Exercise objective -
Can you write out every line of the entries below word for word, leaving out the pictures?

[Start of section]

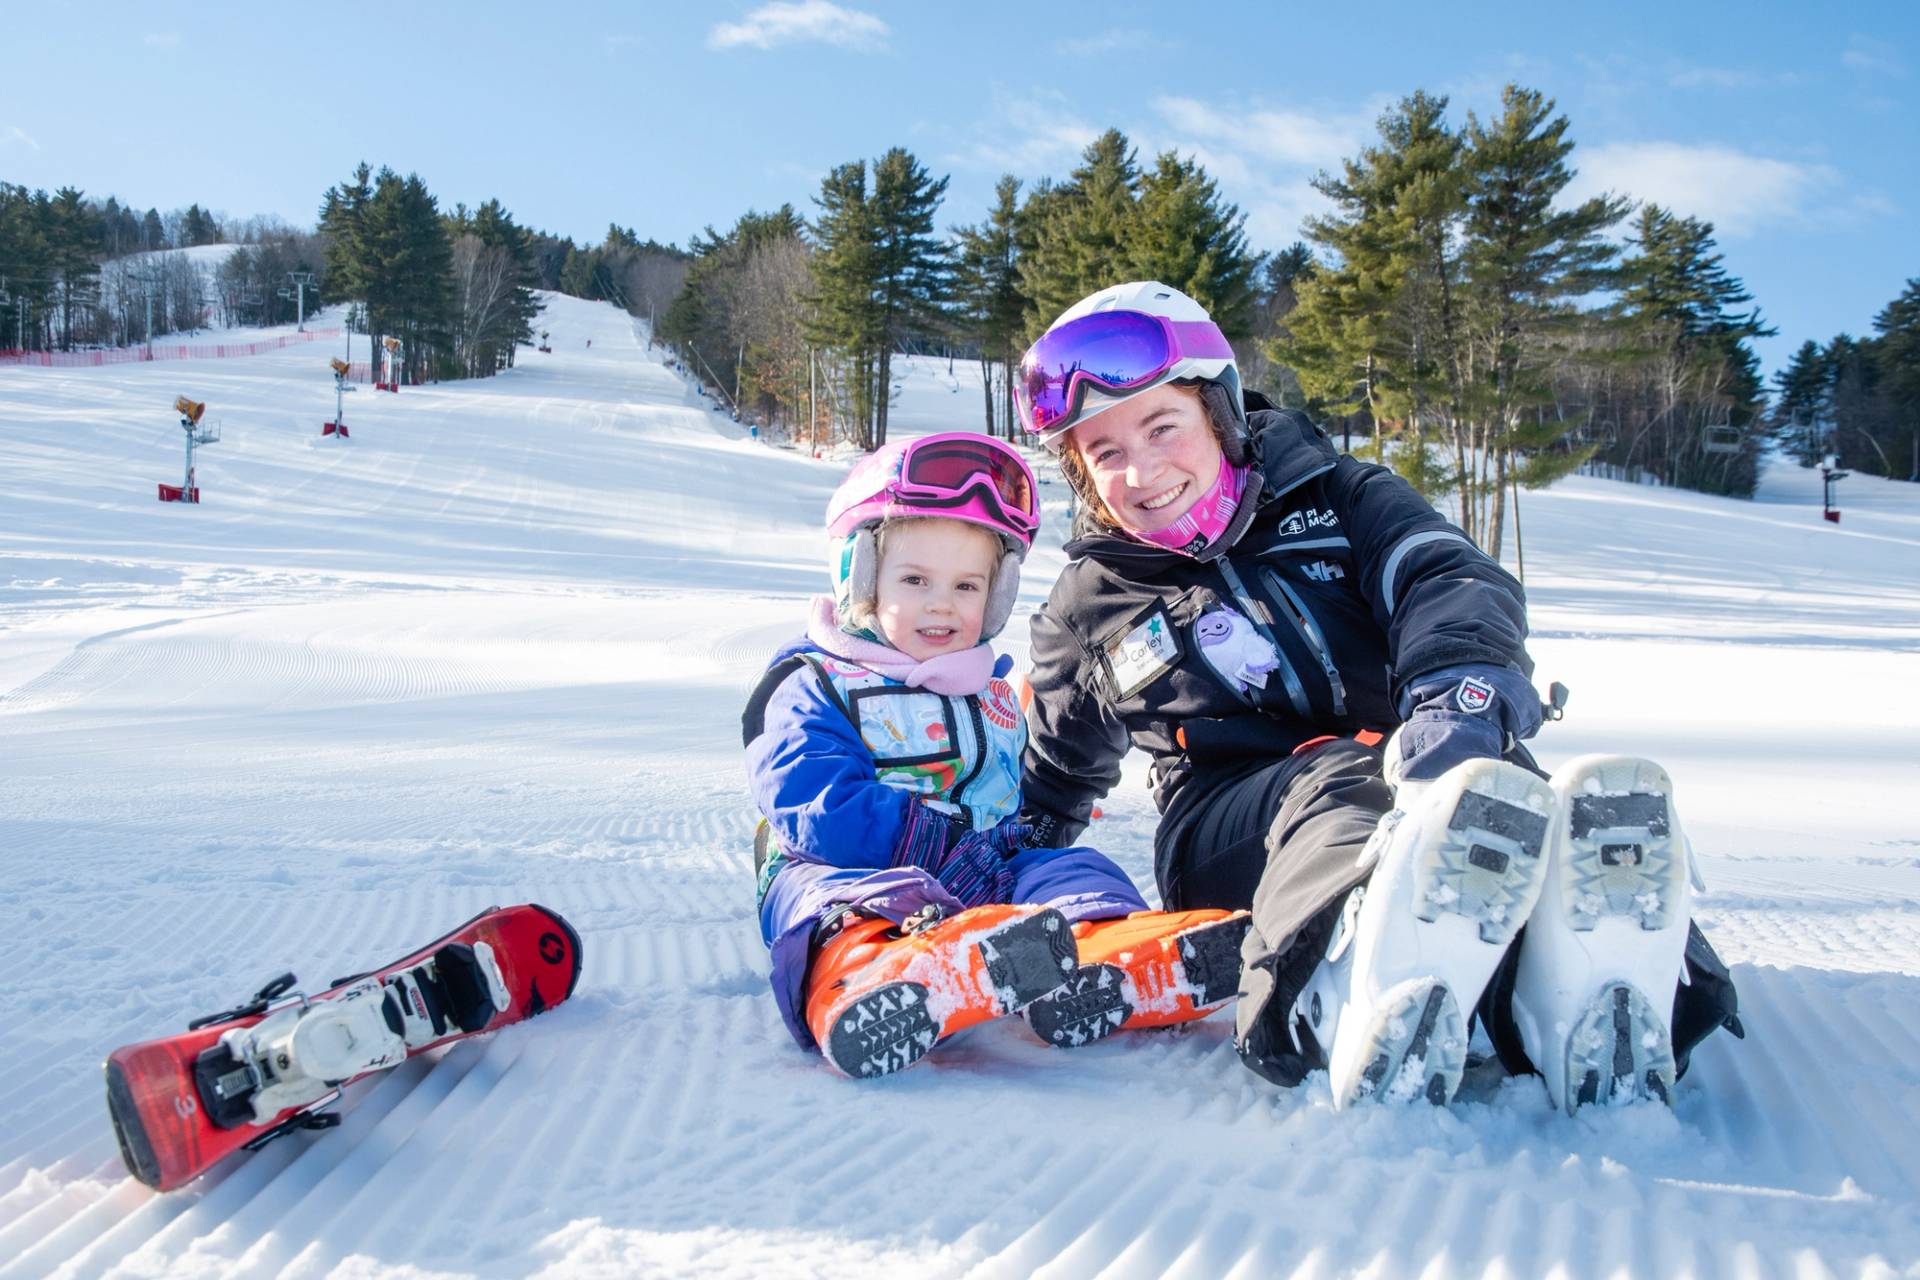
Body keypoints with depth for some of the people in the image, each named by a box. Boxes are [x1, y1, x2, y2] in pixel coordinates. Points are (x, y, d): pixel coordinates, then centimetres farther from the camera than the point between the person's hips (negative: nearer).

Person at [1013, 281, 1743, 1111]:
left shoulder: (1334, 498, 15)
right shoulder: (1091, 607, 19)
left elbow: (1449, 579, -6)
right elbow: (1054, 777, 34)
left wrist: (1460, 687, -28)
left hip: (1409, 768, 2)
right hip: (1231, 828, -1)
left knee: (1494, 782, -36)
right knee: (1342, 781, -38)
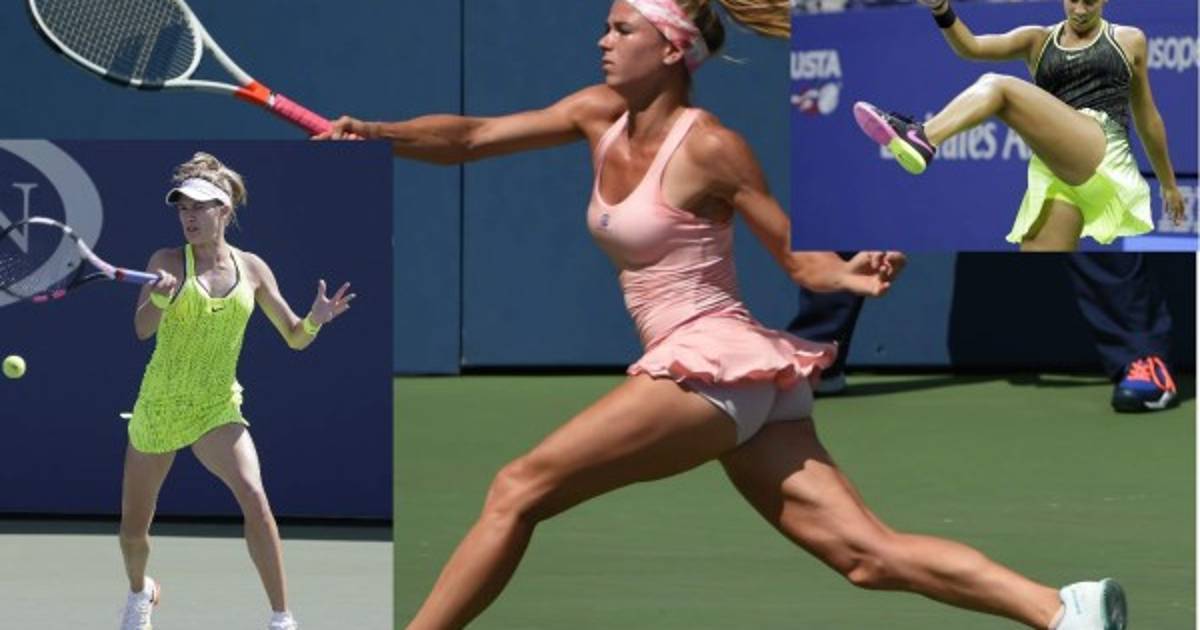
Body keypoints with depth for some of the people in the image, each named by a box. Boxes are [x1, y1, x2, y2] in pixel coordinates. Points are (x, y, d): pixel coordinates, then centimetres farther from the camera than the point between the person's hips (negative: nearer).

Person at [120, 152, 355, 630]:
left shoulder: (252, 269, 1)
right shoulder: (168, 262, -5)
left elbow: (294, 338, 5)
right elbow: (142, 328, -19)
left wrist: (315, 321, -18)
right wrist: (161, 294, -40)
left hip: (218, 411, 0)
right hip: (157, 410, 0)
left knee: (253, 496, -27)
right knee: (132, 531, 7)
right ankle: (140, 591, 43)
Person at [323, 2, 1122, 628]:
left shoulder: (710, 148, -8)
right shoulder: (601, 118, 13)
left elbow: (801, 258, -3)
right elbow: (472, 138, 11)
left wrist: (854, 276, -24)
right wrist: (378, 134, -5)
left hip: (715, 363, -8)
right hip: (747, 385, 8)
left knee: (519, 490, -7)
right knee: (868, 551, -2)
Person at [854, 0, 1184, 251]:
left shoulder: (1129, 41, 18)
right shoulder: (1038, 41, 21)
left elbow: (1147, 117, 25)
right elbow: (972, 47, 6)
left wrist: (1168, 183, 31)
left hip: (1104, 157, -4)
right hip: (1054, 173, 4)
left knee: (998, 87, -21)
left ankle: (921, 140, -41)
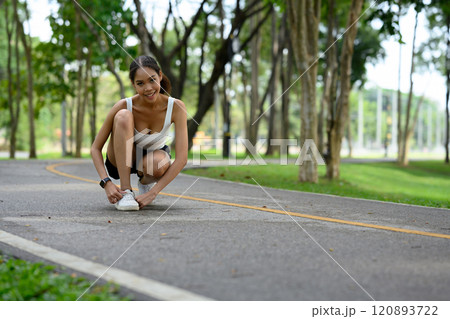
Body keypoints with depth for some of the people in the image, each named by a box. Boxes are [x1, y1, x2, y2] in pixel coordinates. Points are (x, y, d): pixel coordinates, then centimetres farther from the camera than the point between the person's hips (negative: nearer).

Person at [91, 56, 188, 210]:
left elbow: (181, 158, -29)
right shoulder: (124, 106, -26)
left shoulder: (176, 107, -26)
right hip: (120, 161, 0)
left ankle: (145, 181, 2)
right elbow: (95, 148, -19)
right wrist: (107, 183, -34)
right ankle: (125, 190, -26)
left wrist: (152, 193, -35)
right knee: (123, 116, -31)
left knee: (159, 165, -39)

[End of section]

Response below -
Body keypoints with depth for some of the people in the image, each named by a box. Boxes are [x1, y1, x2, y2] in pixel coordinates. Points are (x, y, d): pixel coordinates, then centimetres farther from the camera than the point between the person's hips (negative: nearer).

Person at [1013, 281, 1743, 1111]:
left shoulder: (1334, 498, 15)
right shoulder: (1091, 607, 19)
left elbow: (1449, 579, -6)
right elbow: (1054, 777, 34)
left wrist: (1460, 687, -28)
left hip: (1409, 768, 2)
right hip: (1231, 828, -1)
left knee: (1494, 782, -36)
right knee: (1342, 781, -38)
Body keypoints with depth for some of the people in the image, each named by a box. Boxes are [x1, y1, x2, y2] in pixel coordinates. Points are (x, y, d): pixel coordinates, then centimetres farther from the camera than the point between the person's hips (negative: nearer).

Person at [120, 152, 355, 630]:
left shoulder: (252, 269, 1)
right shoulder: (168, 262, -5)
left elbow: (294, 338, 5)
right elbow: (142, 328, -19)
left wrist: (315, 321, -18)
right wrist: (161, 294, -40)
left hip: (218, 411, 0)
right hip: (157, 410, 0)
left knee: (253, 496, -27)
right knee: (132, 531, 7)
right ankle: (140, 591, 43)
Person at [323, 2, 1122, 628]:
left shoulder: (710, 148, -8)
right shoulder: (601, 118, 13)
left elbow: (801, 258, -3)
right elbow: (472, 138, 11)
left wrist: (854, 276, -24)
right wrist: (378, 134, -5)
left hip: (715, 363, -8)
right hip: (747, 385, 8)
left knee: (519, 490, -7)
right knee: (868, 551, -2)
Person at [854, 0, 1184, 251]:
left shoulder: (1129, 41, 18)
right shoulder: (1038, 41, 21)
left elbow: (1147, 117, 25)
right elbow: (972, 47, 6)
left wrist: (1168, 183, 31)
left hip: (1104, 157, -4)
right hip: (1054, 173, 4)
left knee: (998, 87, -21)
left ankle: (921, 140, -41)
Body keypoints with depth for some of the people in the image, each named by a box. Boxes are [x1, y1, x2, y2] in pixel coordinates. Points are (x, y, d): pixel coordinates, then centimetres farther from the camera than the point between the person's hips (negative: nearer).

Person at [91, 56, 188, 210]:
left elbow: (181, 158, -29)
right shoulder: (124, 106, -26)
left shoulder: (176, 107, -26)
right hip: (120, 161, 0)
left ankle: (145, 181, 2)
right elbow: (95, 148, -19)
right wrist: (107, 183, -34)
right ankle: (125, 190, -26)
left wrist: (152, 193, -35)
right knee: (123, 116, -31)
left knee: (159, 165, -39)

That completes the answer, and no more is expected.